O problema, segundo Terra, é que não há hoje elementos para acreditar que haverá uma melhora na atividade para dar força ao emprego com carteira assinada.

"A pergunta para 2023 é: o que vai puxar o crescimento econômico? Se a gente não tem nada muito forte puxando o crescimento econômico, a gente não vai ter nada que apareça muito forte puxando o emprego formal. A dinâmica do trabalho informal vai continuar para o ano que vem. Não vejo diferença com relação a esse ano."

Isso se reflete na renda dos trabalhadores.

Vilma Pinto, da IFI, chama atenção para o fato de que o rendimento real (descontando o efeito da inflação) está menor.

"Se por um lado a gente vê, em termos de quantidade, uma melhora, uma redução em um número de pessoas desempregadas, por outro lado, essa questão da inflação está de fato piorando a situação econômica como um todo. E quando a gente olha em termos de salários, o salário real está sendo altamente afetado", diz a economista.

Os dados do IBGE apontam que o rendimento médio real do trabalhador (R$ 2.613) ainda é 7,2% menor na comparação do trimestre encerrado em maio de 2022 com o igual período de 2021.

Vilma prevê que, em 2023, a população ocupada fique estagnada (ou seja, em níveis parecidos com os de 2022). "Nas situações de curtíssimo prazo, a gente enxerga uma melhora, mas a perspectiva de médio prazo não é tão animadora", diz.

4. Contas públicas

A inflação — a mesma que corrói o poder de compra dos brasileiros — tem um efeito "positivo" para os cofres públicos: aumenta a arrecadação do governo. Isso acontece devido ao aumento dos preços dos produtos — com as empresas lucrando mais, a base de arrecadação também sobe.

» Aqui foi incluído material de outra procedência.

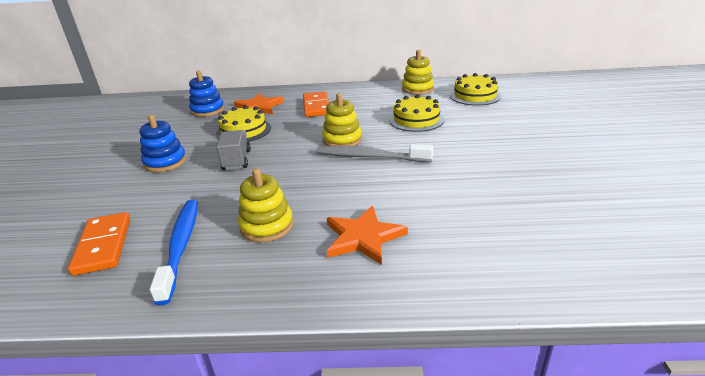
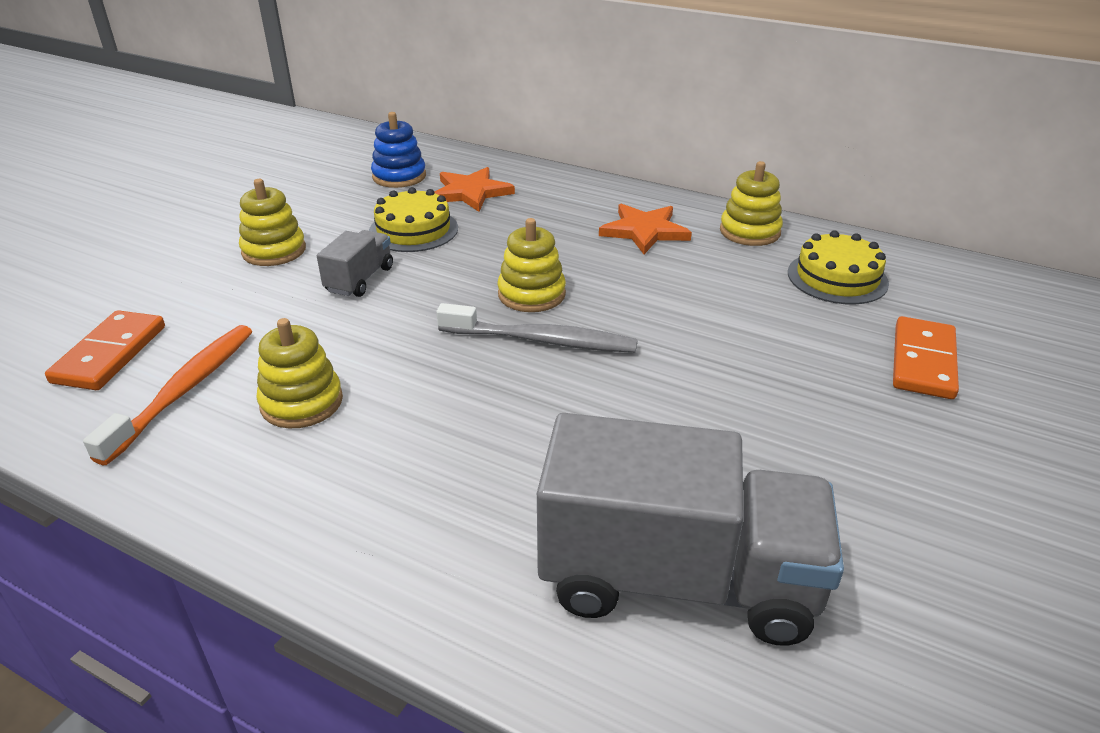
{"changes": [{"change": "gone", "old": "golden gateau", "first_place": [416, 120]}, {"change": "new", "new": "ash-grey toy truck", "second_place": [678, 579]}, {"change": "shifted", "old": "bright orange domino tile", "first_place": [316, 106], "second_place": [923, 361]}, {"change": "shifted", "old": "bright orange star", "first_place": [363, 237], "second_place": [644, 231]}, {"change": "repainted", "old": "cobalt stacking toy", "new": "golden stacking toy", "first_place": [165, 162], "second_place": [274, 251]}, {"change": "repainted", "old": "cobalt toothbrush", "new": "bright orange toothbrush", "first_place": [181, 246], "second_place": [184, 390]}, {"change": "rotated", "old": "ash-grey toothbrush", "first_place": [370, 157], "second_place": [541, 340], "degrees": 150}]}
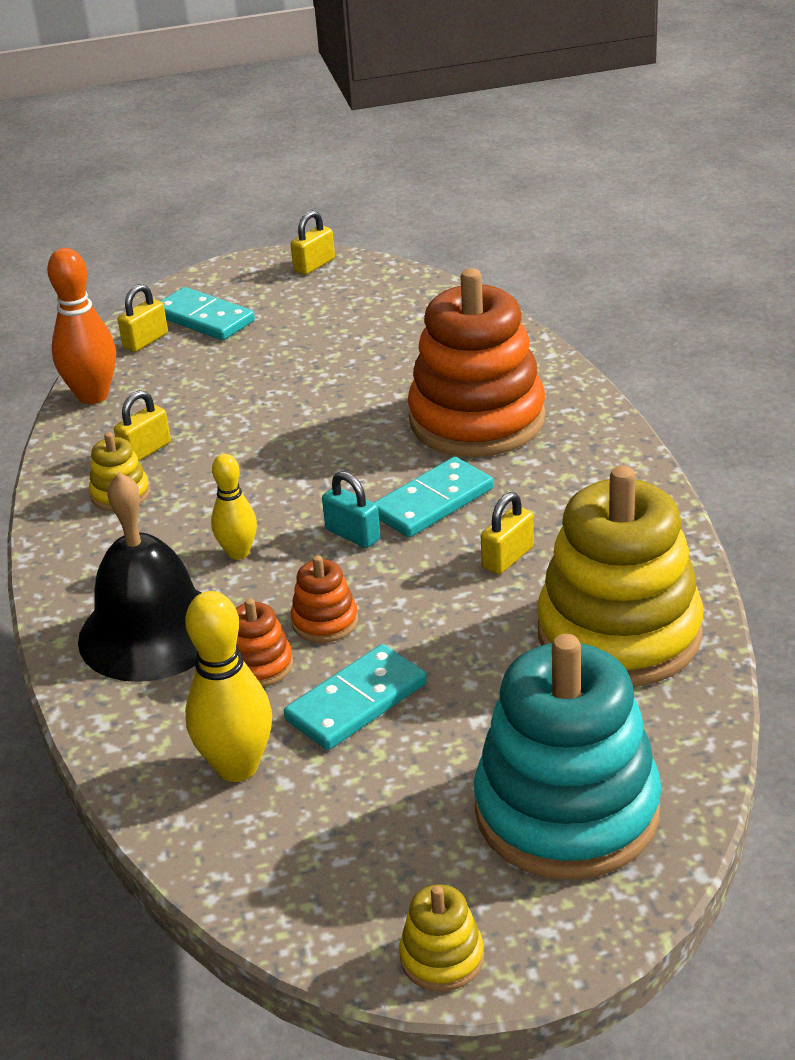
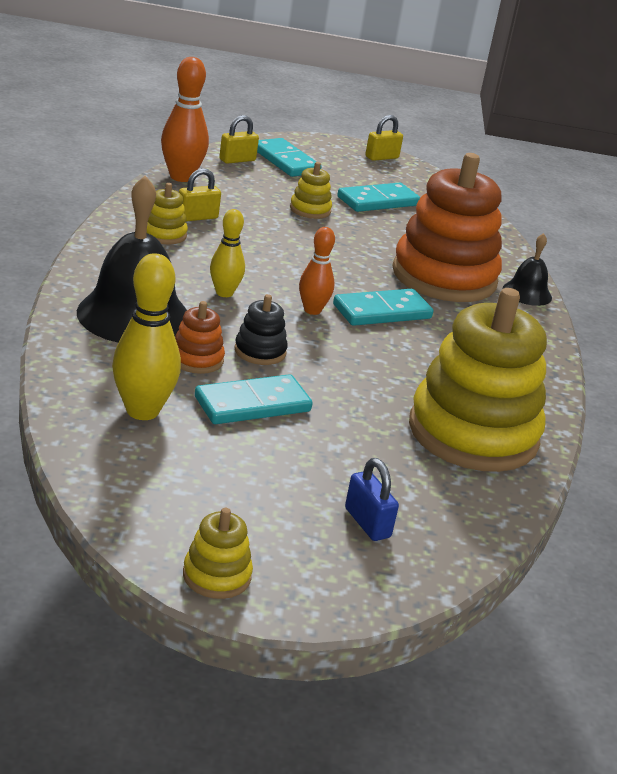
{"changes": [{"change": "gone", "old": "golden lock", "first_place": [508, 558]}, {"change": "new", "new": "golden stacking toy", "second_place": [310, 210]}, {"change": "new", "new": "aqua domino tile", "second_place": [378, 201]}, {"change": "new", "new": "ebony bell", "second_place": [527, 293]}, {"change": "swapped", "old": "aqua lock", "new": "bright orange skittle", "first_place": [353, 534], "second_place": [312, 310]}, {"change": "swapped", "old": "aqua stacking toy", "new": "cobalt lock", "first_place": [567, 811], "second_place": [367, 523]}, {"change": "repainted", "old": "bright orange stacking toy", "new": "ebony stacking toy", "first_place": [325, 621], "second_place": [260, 351]}]}
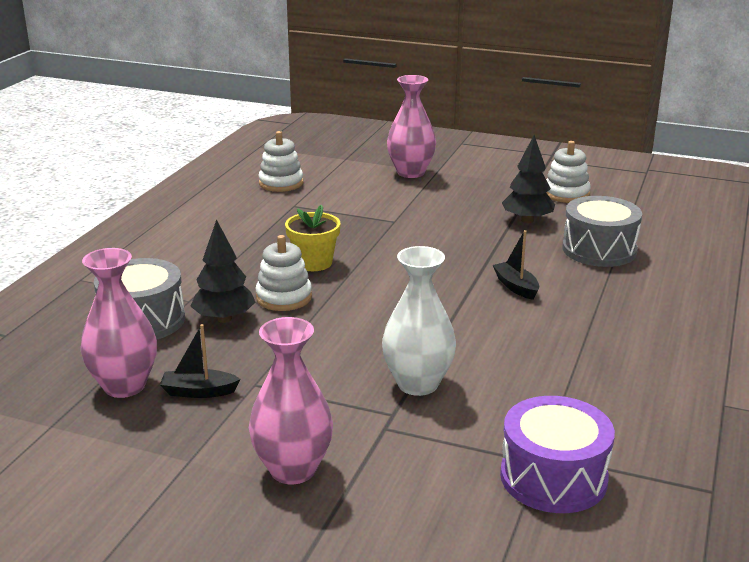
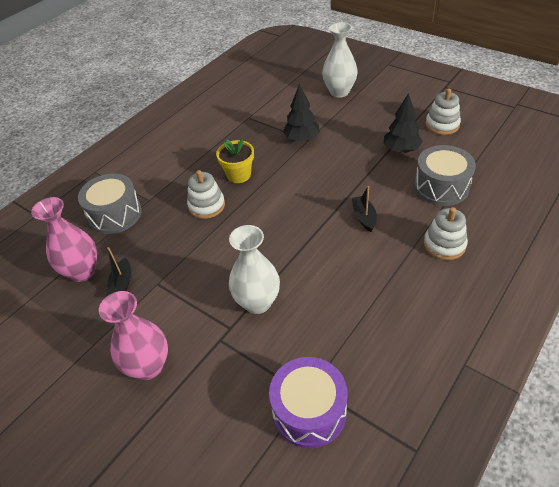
{"changes": [{"change": "shifted", "old": "ebony fir tree", "first_place": [224, 319], "second_place": [302, 139]}, {"change": "shifted", "old": "pure white stacking toy", "first_place": [281, 183], "second_place": [444, 244]}, {"change": "repainted", "old": "rose-pink vase", "new": "pure white vase", "first_place": [411, 173], "second_place": [339, 92]}, {"change": "rotated", "old": "ebony toy boat", "first_place": [198, 392], "second_place": [122, 284], "degrees": -105}]}
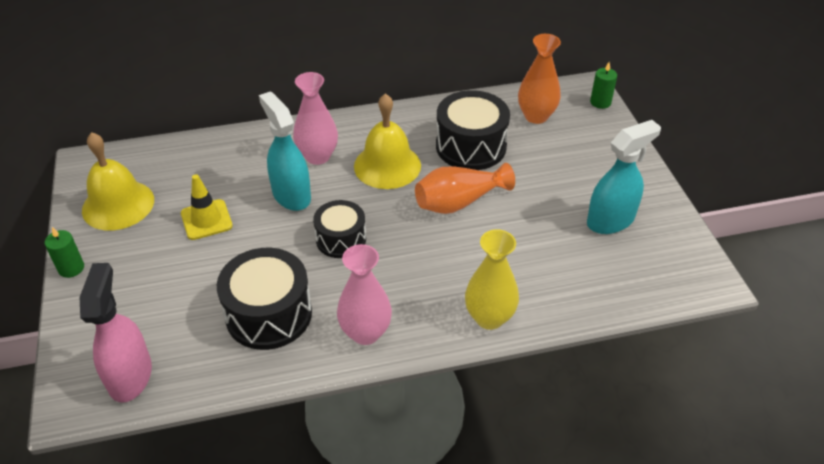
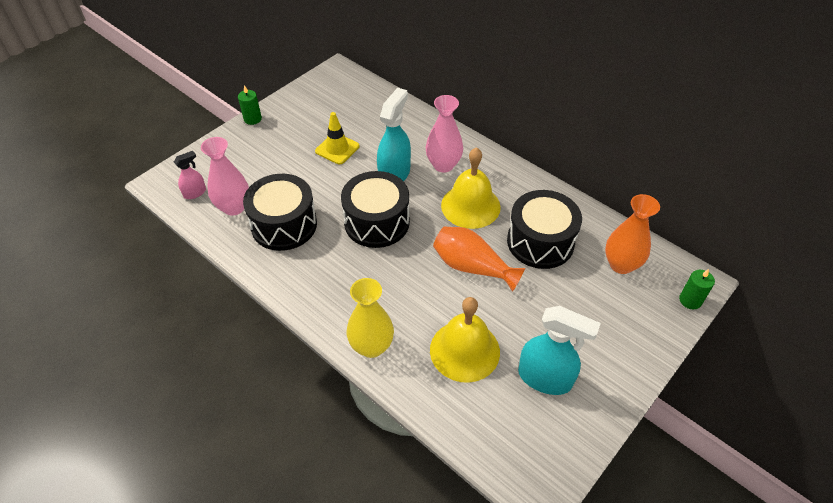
{"changes": [{"change": "shifted", "old": "golden bell", "first_place": [118, 205], "second_place": [464, 350]}, {"change": "shifted", "old": "rose-pink vase", "first_place": [365, 333], "second_place": [234, 207]}, {"change": "scaled", "old": "rose-pink sprayer", "first_place": [130, 375], "second_place": [195, 193], "factor": 0.53}, {"change": "scaled", "old": "ebony snare drum", "first_place": [341, 239], "second_place": [377, 222], "factor": 1.57}]}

"O aumento de preços de commodities está fazendo com que as finanças públicas se comportem bem melhor do que o esperado. E isso implica que tem sido bom o fluxo de caixa", avalia Terra.

O resultado mais recente da arrecadação de tributos federais, por exemplo, aponta que essa receita foi a mais alta em 28 anos —atingiu R$ 165,3 bilhões em maio, recorde para o mês desde 1995, quando começou a série histórica da Receita Federal.

No entanto, o aumento de arrecadação costuma ser comemorado quando ele reflete uma atividade econômica mais aquecida. E outro problema sobre o cenário atual, dizem os economistas, é que essa melhora é pontual.

Vilma Pinto, que é especialista em finanças públicas, defende que o governo não pode contar com esse aumento de arrecadação no médio prazo.

"Esse aumento de receita tende a ser temporário, na medida em que esse choque (de commodities) passa", argumenta. "A gente precisa ter um pouco mais de cautela na hora de adotar medidas que gerem impactos permanentes."

E alerta: "As medidas fiscais que estão sendo adotadas do ano passado para cá, principalmente, vão no sentido não só de piorar a trajetória fiscal futura em termos de aumento de gastos e redução de receita, mas também no sentido de diminuir a confiança das pessoas no compromisso com a responsabilidade fiscal".

"Isso gera melhora fiscal aparente de curtíssimo prazo, dá impressão de que teto está sendo cumprido, mas isso é piora fiscal lá na frente", conclui a economista.